_DATA_.
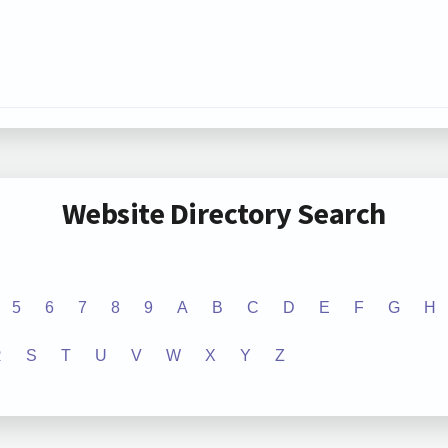
Website Directory Search
5
6
7
8
9
A
B
C
D
E
F
G
H
R
S
T
U
V
W
X
Y
Z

_REQUIREMENT_. Return the data word for word without its pictures.

_RESPONSE AREA_.
Website Directory Search
5
6
7
8
9
A
B
C
D
E
F
G
H
R
S
T
U
V
W
X
Y
Z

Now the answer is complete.